Ambassador of the United States of America to the Russian Federation (2012-2014)
Michael A. McFaul served as Ambassador of the United States of America to the Russian Federation from January, 2012, to February, 2014. Prior to becoming Ambassador, he served for three years as the special assistant to the President and senior director for Russia and Eurasian Affairs at the National Security Council.
McFaul is a professor of political science and a Hoover fellow at Stanford University. He is also director and senior fellow at the Freeman Spogli Institute for International Studies (FSI).

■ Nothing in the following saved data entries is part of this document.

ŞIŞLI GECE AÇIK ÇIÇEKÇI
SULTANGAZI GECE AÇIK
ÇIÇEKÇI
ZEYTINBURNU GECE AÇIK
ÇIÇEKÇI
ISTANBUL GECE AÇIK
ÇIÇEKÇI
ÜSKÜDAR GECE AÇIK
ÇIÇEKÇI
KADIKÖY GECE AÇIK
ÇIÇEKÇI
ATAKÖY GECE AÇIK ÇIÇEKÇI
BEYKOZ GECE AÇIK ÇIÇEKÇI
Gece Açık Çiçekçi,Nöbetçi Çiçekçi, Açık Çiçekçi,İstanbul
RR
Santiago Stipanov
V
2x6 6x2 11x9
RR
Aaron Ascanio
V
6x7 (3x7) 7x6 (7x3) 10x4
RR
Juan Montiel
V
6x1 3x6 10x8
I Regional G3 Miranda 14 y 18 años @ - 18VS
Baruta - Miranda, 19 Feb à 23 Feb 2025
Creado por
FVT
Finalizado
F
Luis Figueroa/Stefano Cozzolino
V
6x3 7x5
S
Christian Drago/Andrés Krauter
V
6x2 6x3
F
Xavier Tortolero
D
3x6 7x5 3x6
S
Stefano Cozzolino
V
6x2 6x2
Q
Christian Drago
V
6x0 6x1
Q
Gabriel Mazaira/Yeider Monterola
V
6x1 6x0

He is the author and editor of several monographs including, Advancing Democracy Abroad: Why We Should and How We Can (2009); with Valerie Bunce and Katheryn Stoner-Weiss, eds., Democracy and Authoritarianism in the Postcommunist World (2009); with Anders Aslund, eds., Revolution in Orange: The Origins of Ukraine's Democratic Breakthrough (2006); with Nikolai Petrov and Andrei
Ryabov, Between Dictatorship and Democracy: Russian Postcommunist Political Reform (2004); with James Goldgeier, Power and Purpose: American Policy toward Russia after the Cold War (2003); and Russia’s Unfinished Revolution: Political Change from Gorbachev to Putin (2001). Most recently, he wrote From Cold War to Hot Peace: An American Ambassador in Putin’s Russia (2018), a New York Times best-selling inside account of U.S.-Russia relations from 1989 to the present.
McFaul was born and raised in Montana. He received his Bachelor of Arts degree in International Relations and Slavic Languages and his Master of Arts degree in Soviet and East European Studies from Stanford University in 1986. He was awarded a Rhodes scholarship to Oxford where he completed his Doctor of Philosophy degree in International Relations in 1991.